__Saved data entries__.
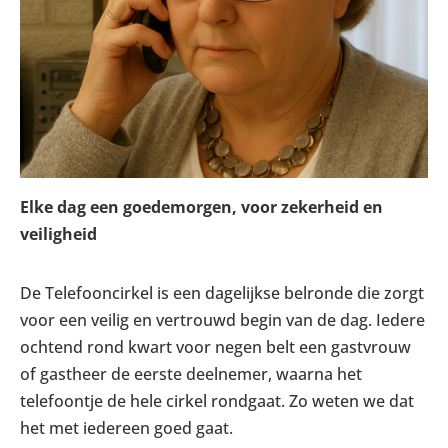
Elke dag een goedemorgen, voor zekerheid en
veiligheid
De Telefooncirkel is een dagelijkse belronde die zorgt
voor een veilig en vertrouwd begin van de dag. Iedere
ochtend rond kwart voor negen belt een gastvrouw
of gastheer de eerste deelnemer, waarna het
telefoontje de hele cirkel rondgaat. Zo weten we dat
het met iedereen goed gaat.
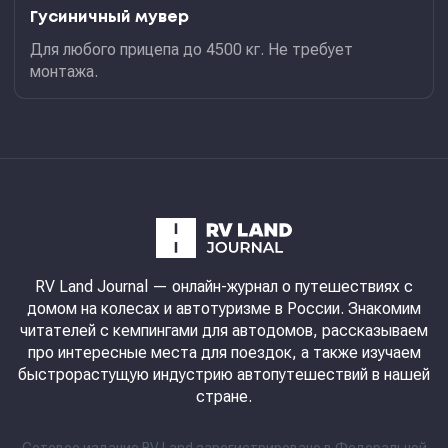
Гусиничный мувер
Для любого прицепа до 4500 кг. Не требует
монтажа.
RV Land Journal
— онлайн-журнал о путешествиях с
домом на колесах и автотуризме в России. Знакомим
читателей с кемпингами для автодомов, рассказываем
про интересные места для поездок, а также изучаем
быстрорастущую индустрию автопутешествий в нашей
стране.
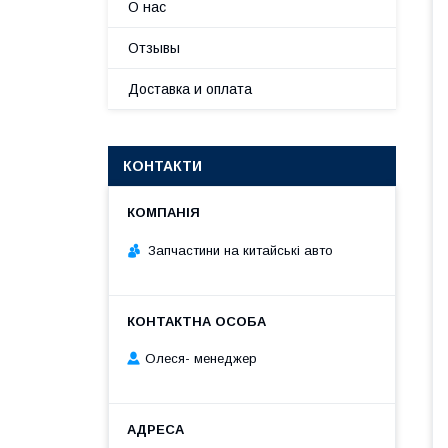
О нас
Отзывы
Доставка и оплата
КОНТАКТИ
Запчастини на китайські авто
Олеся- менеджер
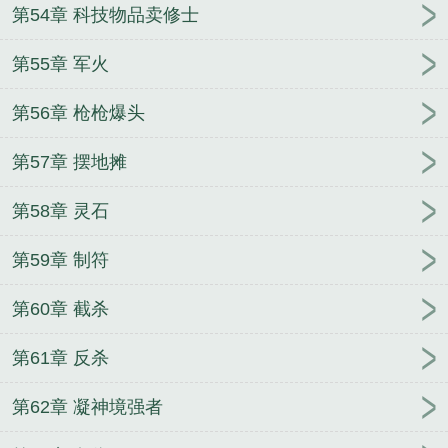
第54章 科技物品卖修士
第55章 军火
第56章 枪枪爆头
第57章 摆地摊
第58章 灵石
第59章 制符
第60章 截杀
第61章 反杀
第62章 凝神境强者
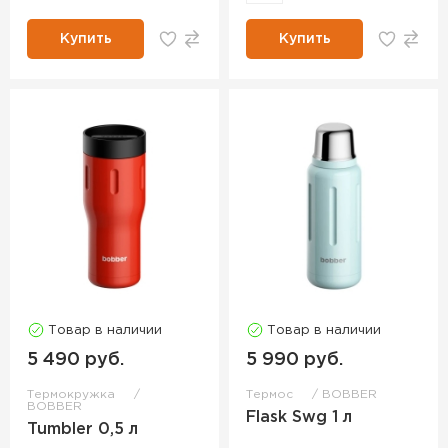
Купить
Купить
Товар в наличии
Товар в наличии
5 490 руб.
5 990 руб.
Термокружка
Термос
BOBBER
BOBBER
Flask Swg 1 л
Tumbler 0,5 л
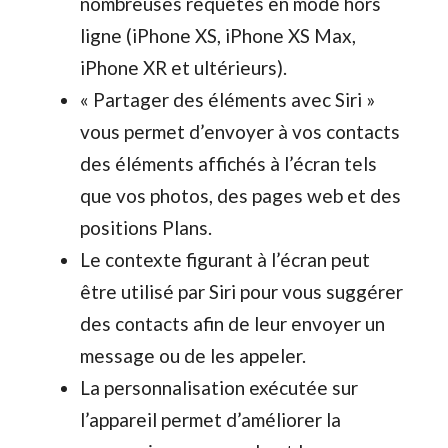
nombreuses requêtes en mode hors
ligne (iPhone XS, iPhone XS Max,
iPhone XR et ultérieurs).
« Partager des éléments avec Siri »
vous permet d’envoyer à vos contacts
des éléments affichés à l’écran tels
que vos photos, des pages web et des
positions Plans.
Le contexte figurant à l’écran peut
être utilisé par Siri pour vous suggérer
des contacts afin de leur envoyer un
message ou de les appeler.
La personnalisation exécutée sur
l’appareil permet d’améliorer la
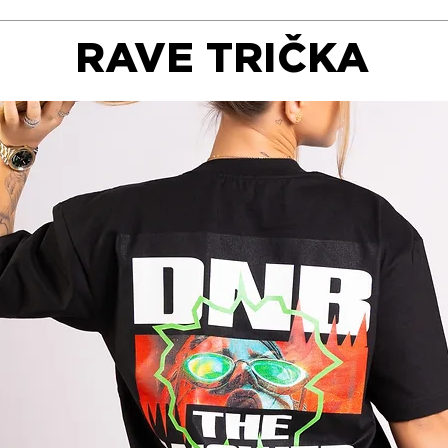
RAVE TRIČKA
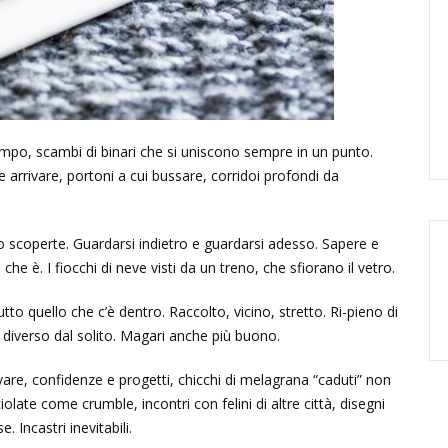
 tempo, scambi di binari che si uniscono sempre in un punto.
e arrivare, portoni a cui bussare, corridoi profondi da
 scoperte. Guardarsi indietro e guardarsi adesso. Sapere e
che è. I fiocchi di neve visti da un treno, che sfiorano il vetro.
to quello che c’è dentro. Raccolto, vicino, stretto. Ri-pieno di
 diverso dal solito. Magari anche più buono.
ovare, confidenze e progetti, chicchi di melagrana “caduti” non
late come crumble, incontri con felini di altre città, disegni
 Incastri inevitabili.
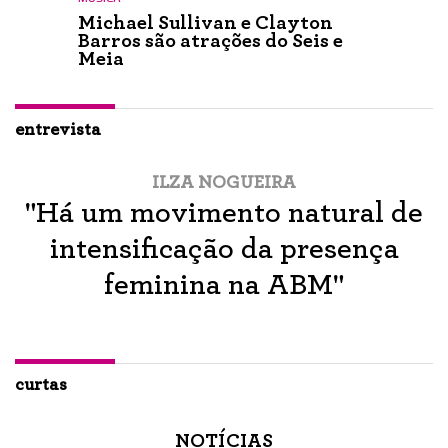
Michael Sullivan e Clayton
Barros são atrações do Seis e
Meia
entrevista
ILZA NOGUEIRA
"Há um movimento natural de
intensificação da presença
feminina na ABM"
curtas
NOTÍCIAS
---
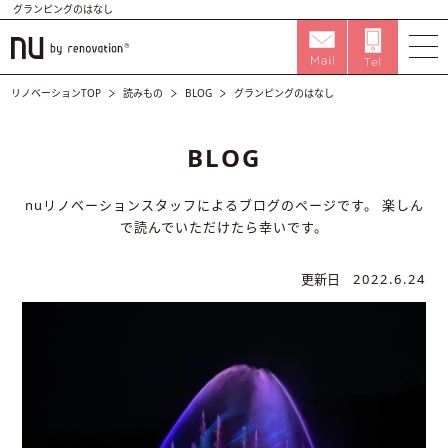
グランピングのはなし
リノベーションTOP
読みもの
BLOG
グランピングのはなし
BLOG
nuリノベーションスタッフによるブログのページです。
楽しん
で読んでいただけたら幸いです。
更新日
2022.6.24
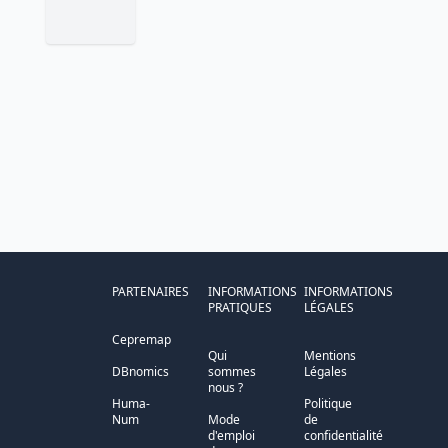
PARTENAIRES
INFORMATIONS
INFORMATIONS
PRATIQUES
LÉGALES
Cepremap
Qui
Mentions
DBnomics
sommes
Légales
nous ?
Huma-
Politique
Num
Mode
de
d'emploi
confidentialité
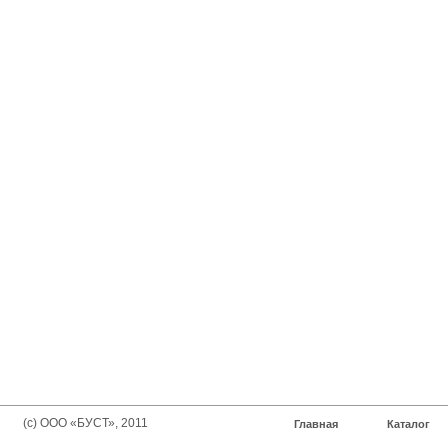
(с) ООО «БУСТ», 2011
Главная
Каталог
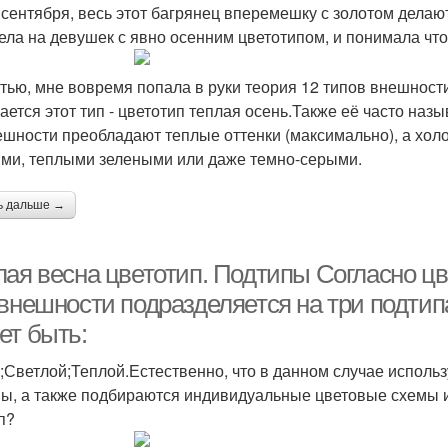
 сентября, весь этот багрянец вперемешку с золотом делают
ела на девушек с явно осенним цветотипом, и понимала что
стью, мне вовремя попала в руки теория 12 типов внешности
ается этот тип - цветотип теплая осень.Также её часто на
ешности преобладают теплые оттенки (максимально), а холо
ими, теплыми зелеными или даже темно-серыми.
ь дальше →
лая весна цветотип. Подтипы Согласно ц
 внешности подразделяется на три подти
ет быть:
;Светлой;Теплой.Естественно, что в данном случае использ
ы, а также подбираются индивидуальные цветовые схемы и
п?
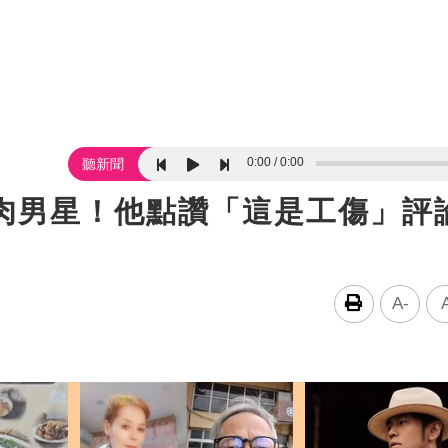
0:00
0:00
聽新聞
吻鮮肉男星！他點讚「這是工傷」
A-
--
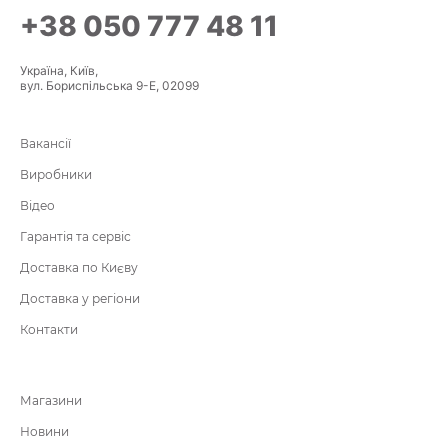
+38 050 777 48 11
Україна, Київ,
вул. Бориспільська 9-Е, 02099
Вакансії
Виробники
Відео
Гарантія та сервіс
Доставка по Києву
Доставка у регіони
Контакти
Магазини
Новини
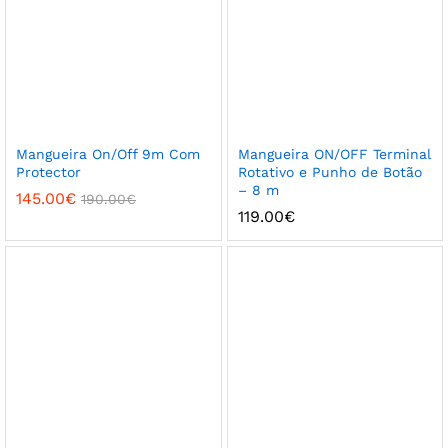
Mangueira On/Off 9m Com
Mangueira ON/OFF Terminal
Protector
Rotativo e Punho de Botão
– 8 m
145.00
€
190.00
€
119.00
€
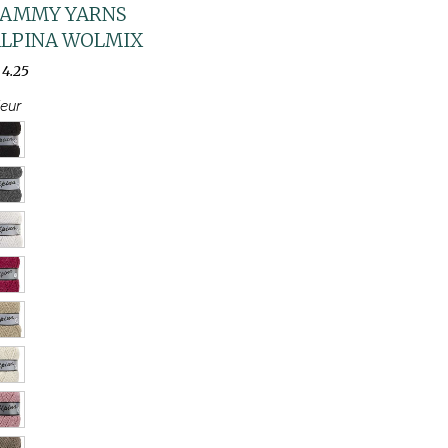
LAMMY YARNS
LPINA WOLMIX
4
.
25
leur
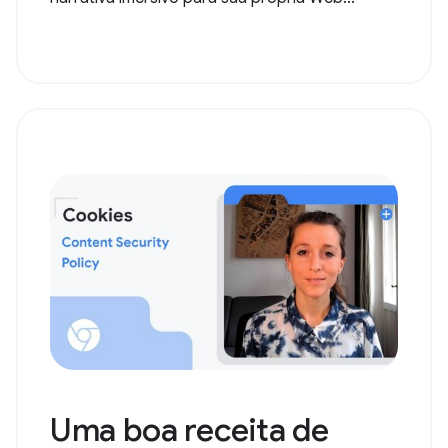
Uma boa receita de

__EXERCISE DIRECTIONS__.
Within the data above, count the lines that contain the string "Mangueira"; the reply is the number alone.

__ANSWER SPACE__.
2